Re: [PATCH 2/3] task: RCU protect tasks on the runqueue

From: Eric W. Biederman
Date: Thu Sep 05 2019 - 16:03:16 EST


"Paul E. McKenney" <paulmck@xxxxxxxxxx> writes:

> On Tue, Sep 03, 2019 at 10:06:03PM +0200, Peter Zijlstra wrote:
>> On Tue, Sep 03, 2019 at 12:18:47PM -0700, Linus Torvalds wrote:
>> > Now, if you can point to some particular field where that ordering
>> > makes sense for the particular case of "make it active on the
>> > runqueue" vs "look up the task from the runqueue using RCU", then I do
>> > think that the whole release->acquire consistency makes sense.
>> >
>> > But it's not clear that such a field exists, particularly when this is
>> > in no way the *common* way to even get a task pointer, and other paths
>> > do *not* use the runqueue as the serialization point.
>>
>> Even if we could find a case (and I'm not seeing one in a hurry), I
>> would try really hard to avoid adding extra barriers here and instead
>> make the consumer a little more complicated if at all possible.
>>
>> The Power folks got rid of a SYNC (yes, more expensive than LWSYNC) from
>> their __switch_to() implementation and that had a measurable impact.
>>
>> 9145effd626d ("powerpc/64: Drop explicit hwsync in context switch")
>
> The patch [1] looks good to me. And yes, if the structure pointed to by
> the second argument of rcu_assign_pointer() is already visible to readers,
> it is OK to instead use RCU_INIT_POINTER(). Yes, this loses ordering.
> But weren't these simple assignments before RCU got involved?
>
> As a very rough rule of thumb, LWSYNC is about twice as fast as SYNC.
> (Depends on workload, exact details of the hardware, timing, phase of
> the moon, you name it.) So removing the LWSYNC is likely to provide
> measureable benefit, but I must defer to the powerpc maintainers.
> To that end, I added Michael on CC.
>
> [1] https://lore.kernel.org/lkml/878sr6t21a.fsf_-_@xxxxxxxxxxxxxxxxxxxxx/

Paul, what is the purpose of the barrier in rcu_assign_pointer?
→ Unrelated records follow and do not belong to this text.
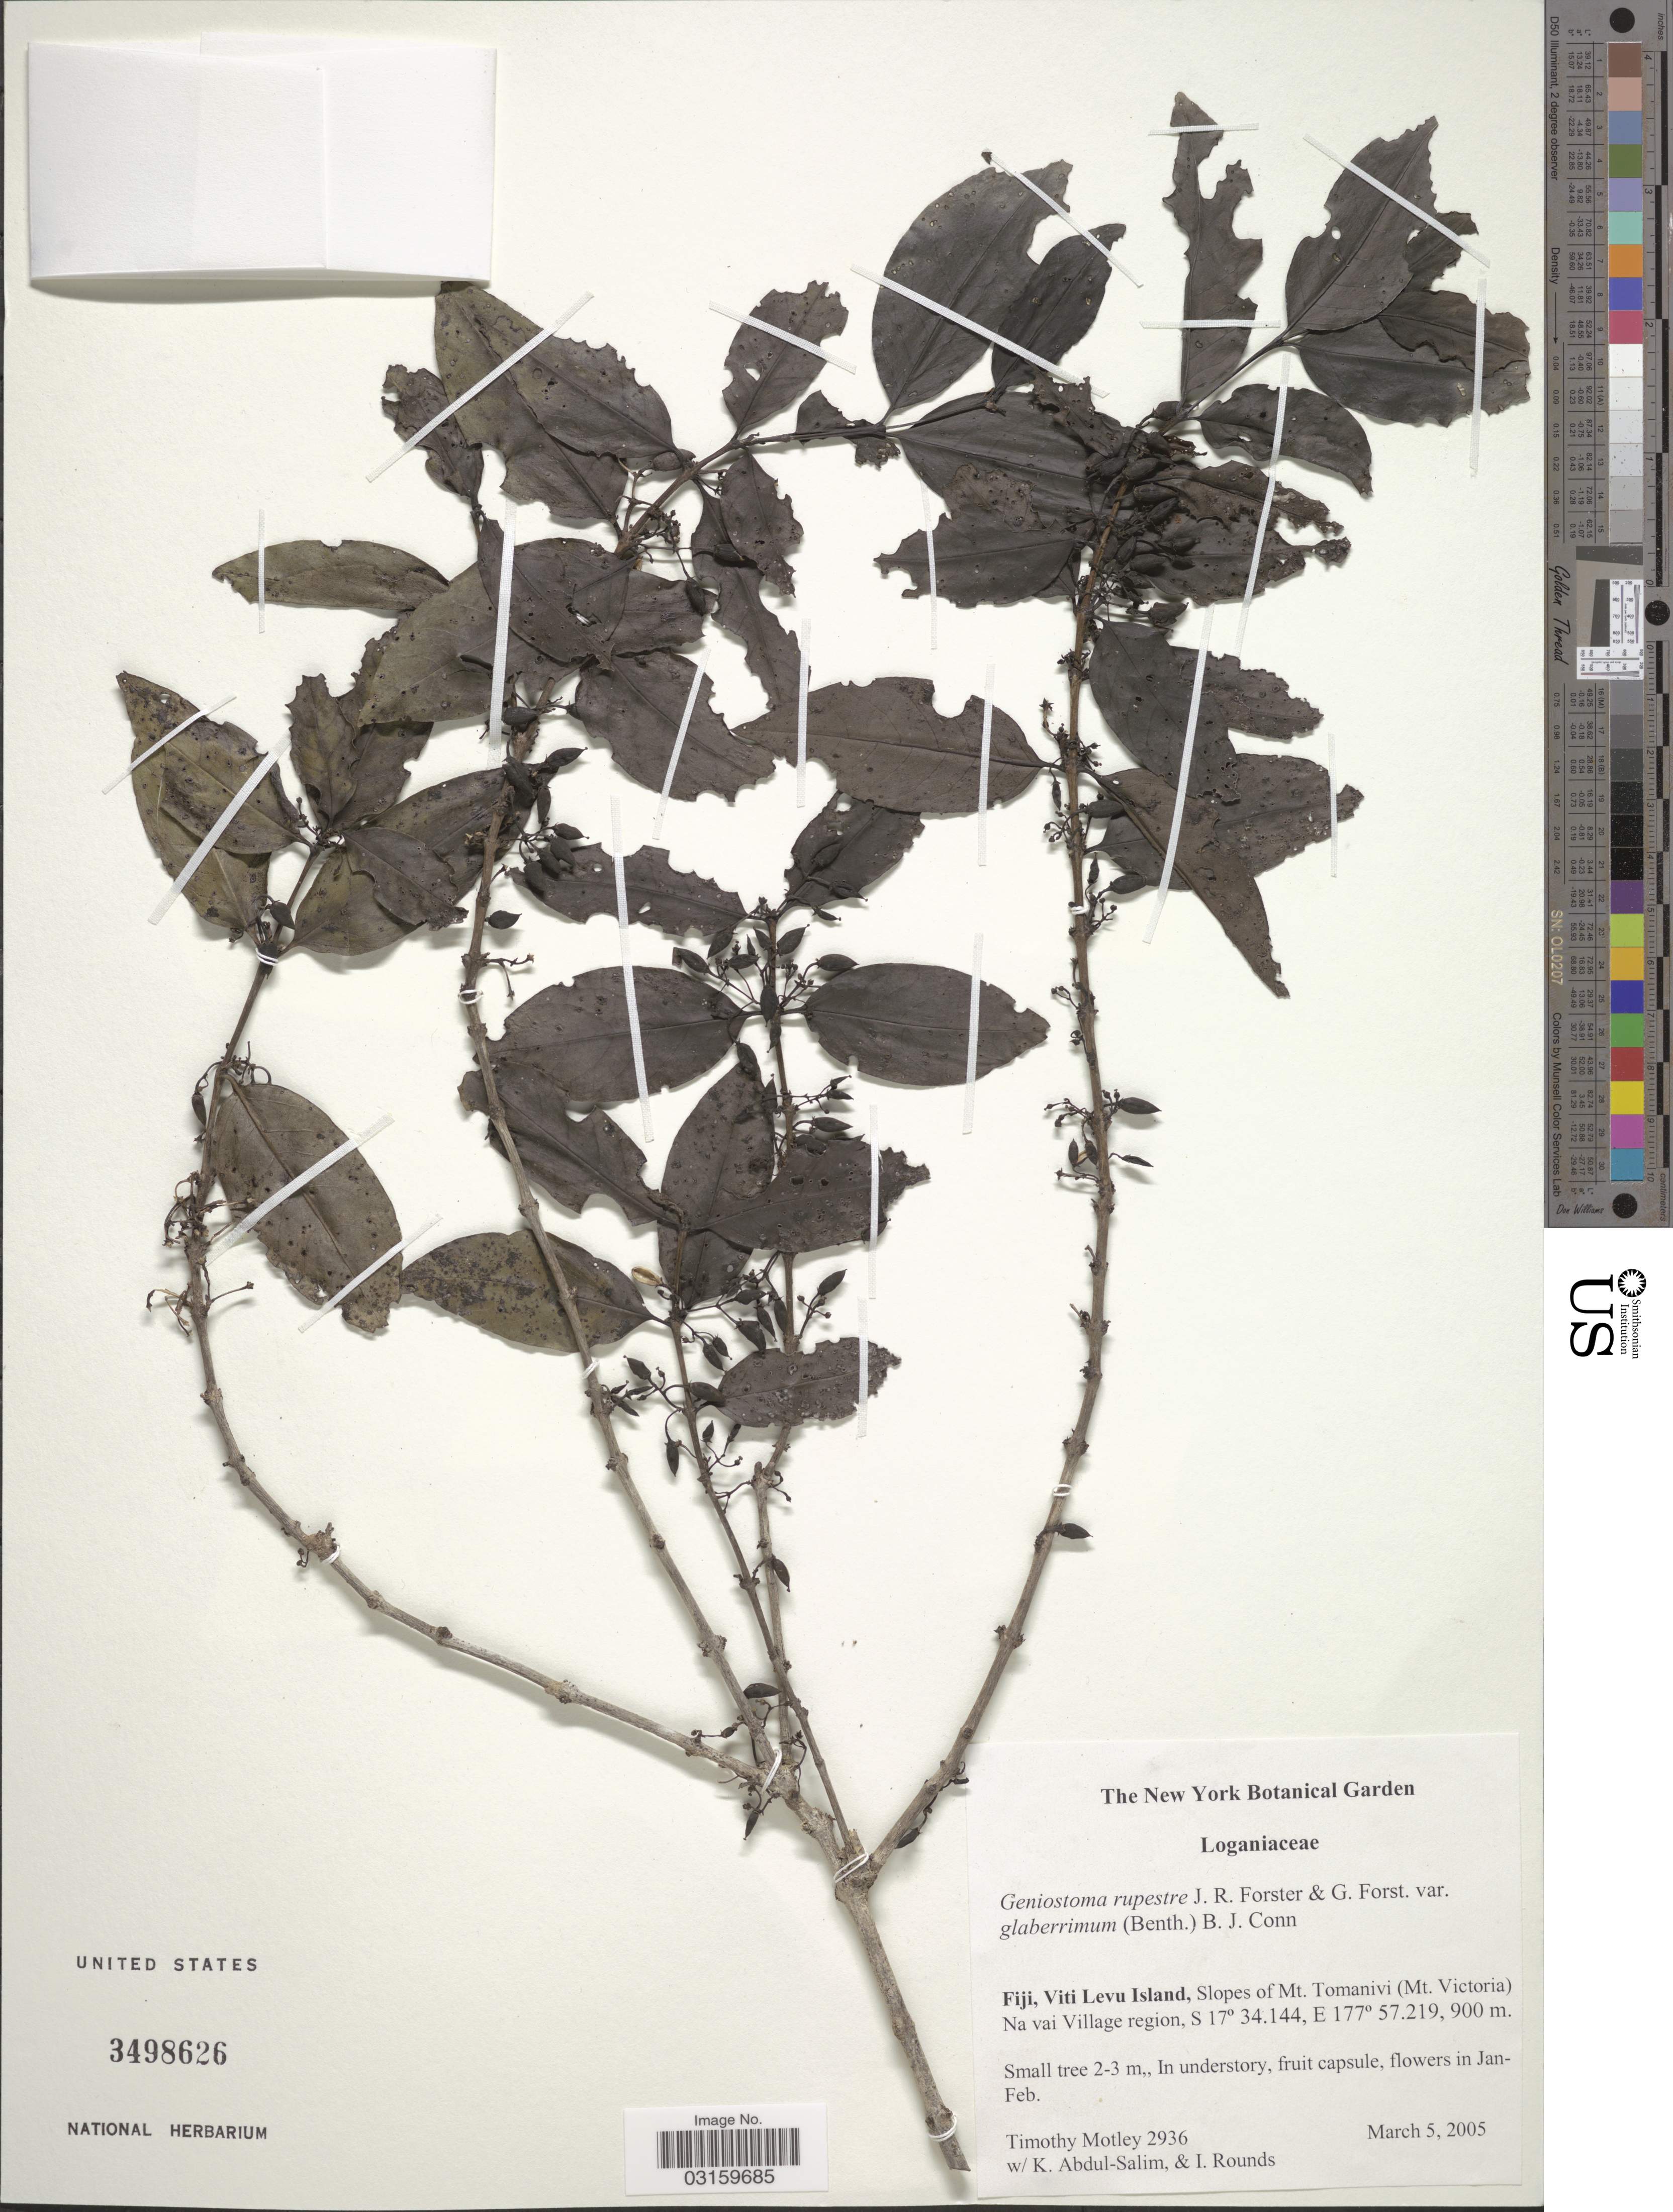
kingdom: Plantae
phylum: Tracheophyta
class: Magnoliopsida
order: Gentianales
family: Loganiaceae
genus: Geniostoma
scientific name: Geniostoma rupestre var. glaberrimum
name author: J.R. Forst. & G. Forst.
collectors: K. Abdul-Salim & I. Rounds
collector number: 2936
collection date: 2005-03-05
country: Fiji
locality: Viti Levu Island, Slopes of Mt. Tomanivi (Mt. Victoria) Nai vai Village region.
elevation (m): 900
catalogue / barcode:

My intuition says it is the assignment half of rcu_dereference, and that
anything that rcu_dereference does not need is too strong.
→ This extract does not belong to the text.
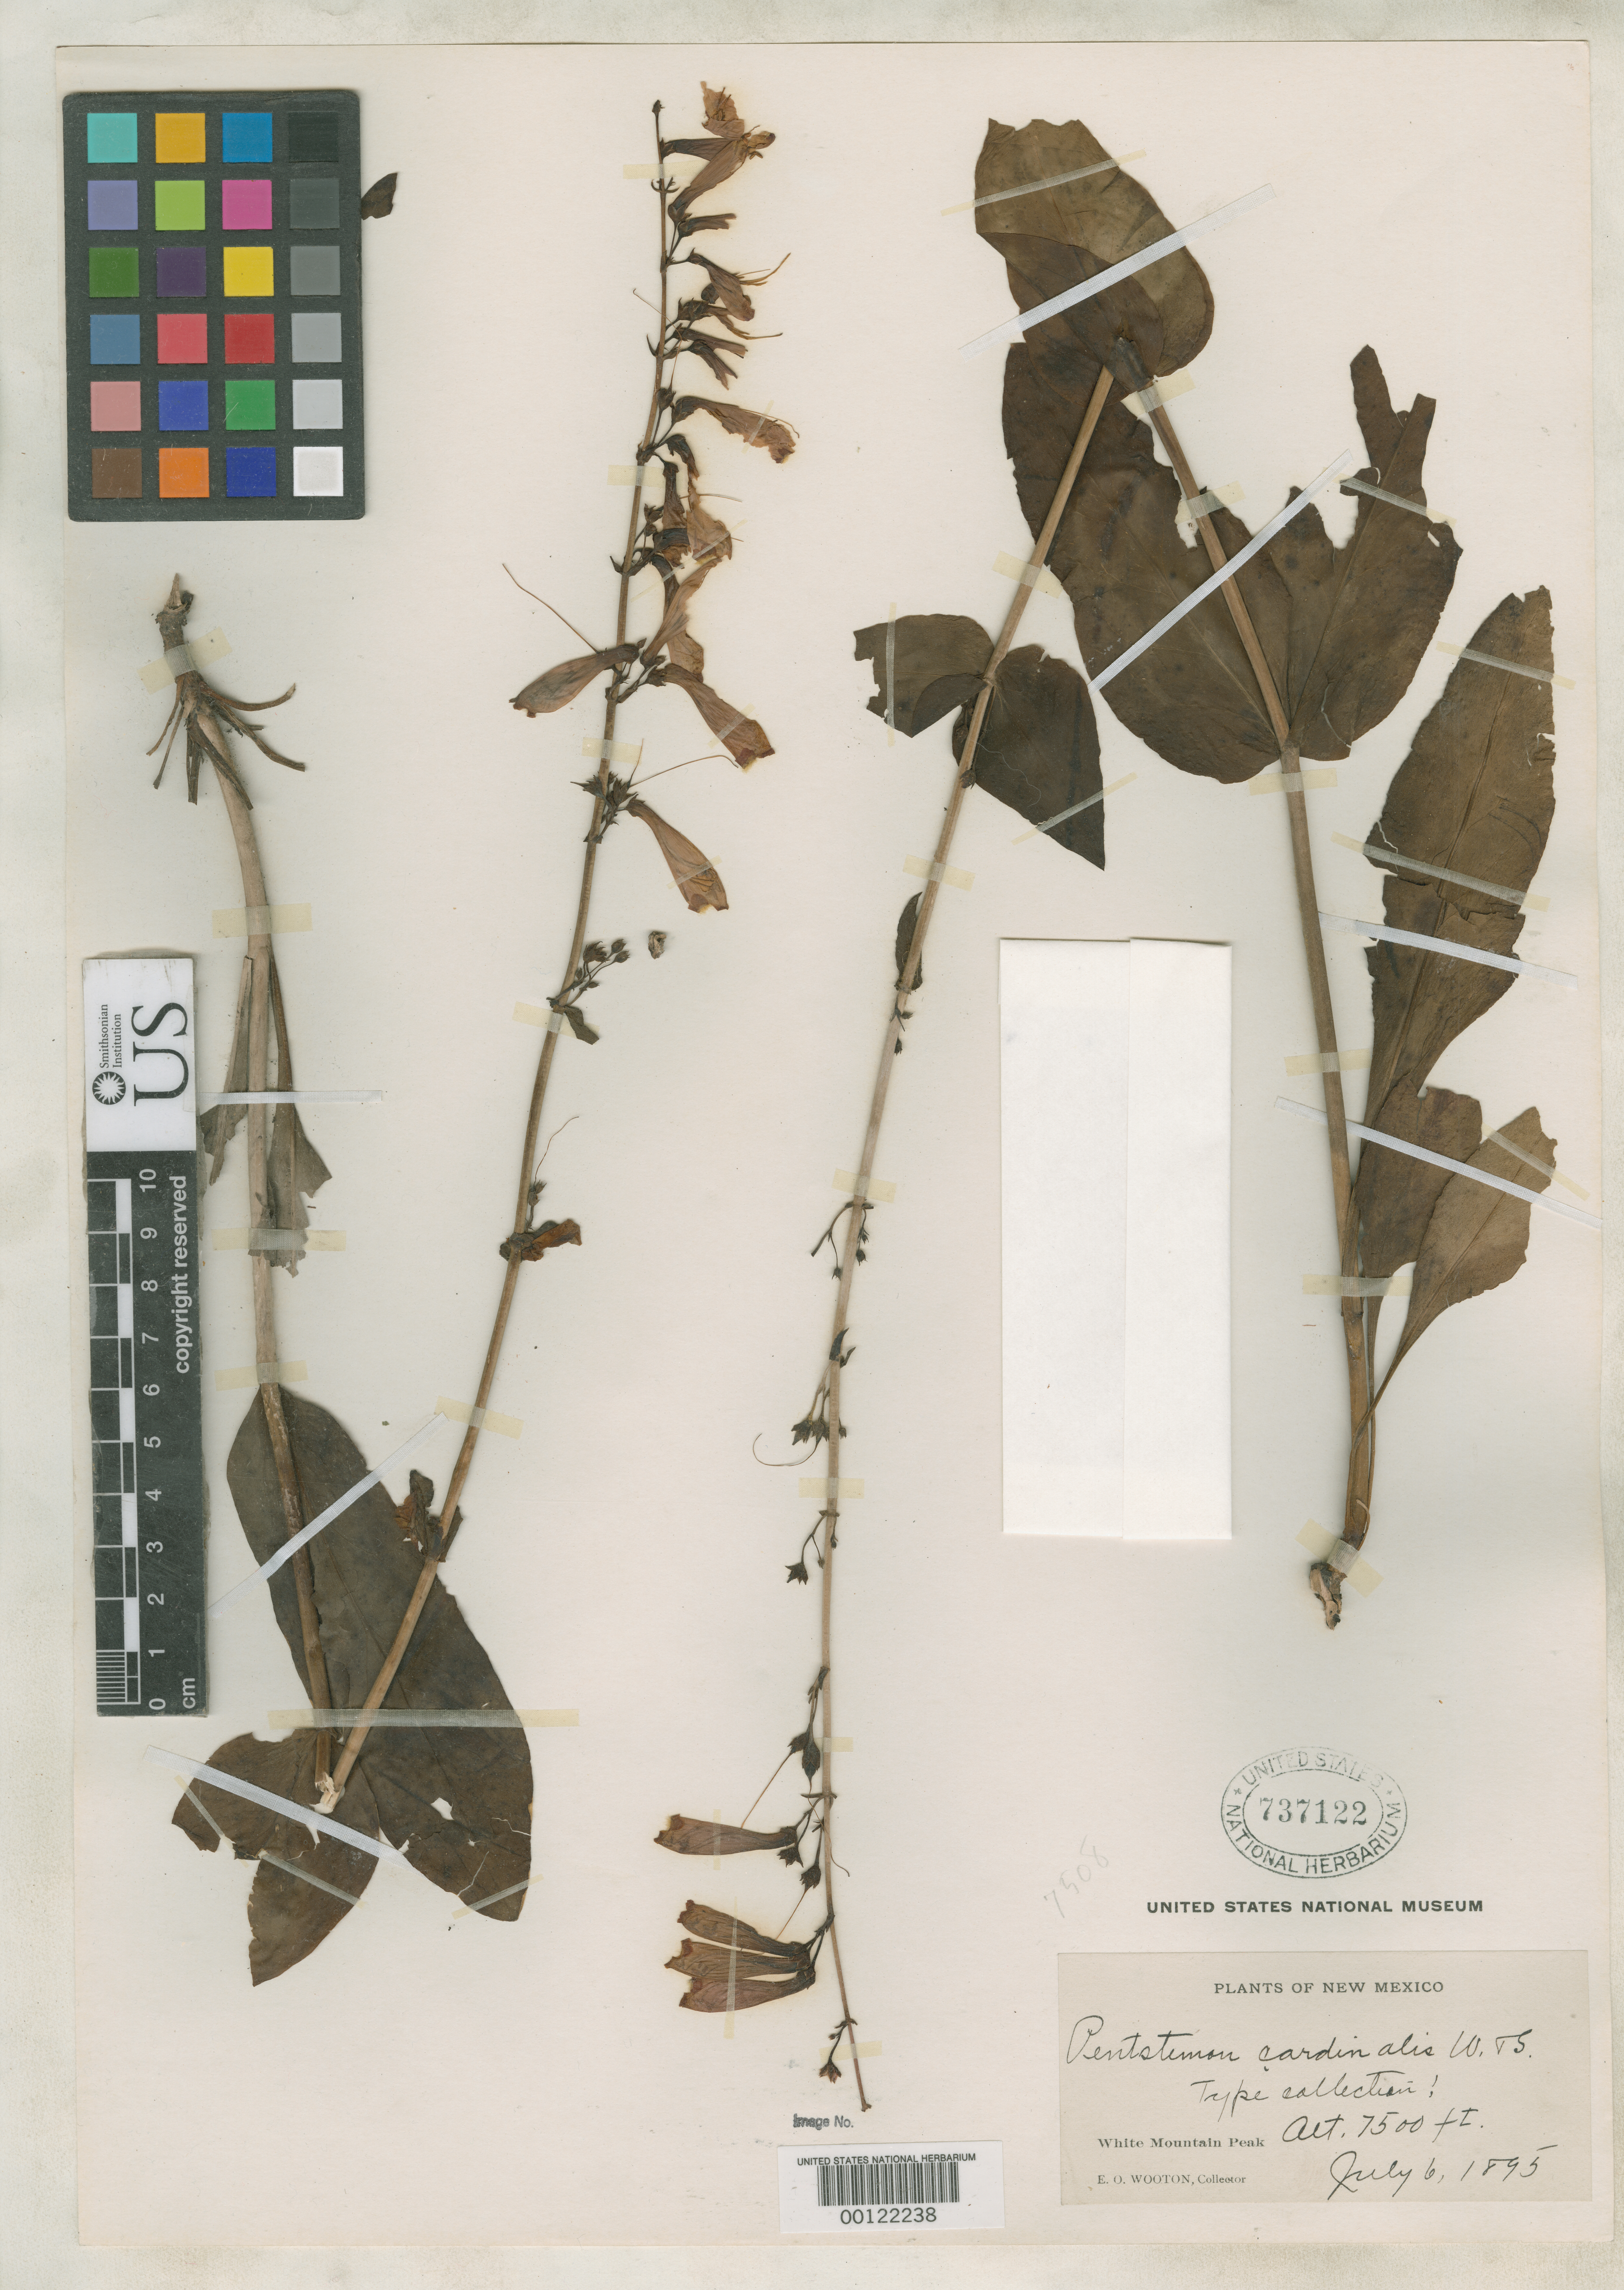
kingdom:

My basic understanding is that only alpha ever has the memory ordering
issue that rcu_dereference deals with. So I am a bit surprised that
this is anything other than a noop for anything except alpha.

In my patch I used rcu_assign_pointer because that is the canonically
correct way to do things. Peter makes a good case that adding an extra
barrier in ___schedule could be detrimental to system performance.
At the same time if there is a correctness issue on alpha that we have
been overlooking because of low testing volume on alpha I don't want to
just let this slide and have very subtle bugs.

The practical concern is that people have been really wanting to do
lockless and rcu operations on tasks in the runqueue for a while and
there are several very clever pieces of code doing that now. By
changing the location of the rcu put I am trying to make these uses
ordinary rcu uses.

The uses in question are the pieces of code I update in:
https://lore.kernel.org/lkml/8736het20c.fsf_-_@xxxxxxxxxxxxxxxxxxxxx/

In short. Why is rcu_assign_pointer() more than WRITE_ONCE() on
anything but alpha? Do other architectures need more? Is the trade off
worth it if we avoid using rcu_assign_pointer on performance critical
paths.

Eric

p.s. I am being slow at working through all of this as I am dealing
with my young baby son, and busy packing for the conference.

I might not be able to get back to this discussion until after
I have landed in Lisbon on Saturday night.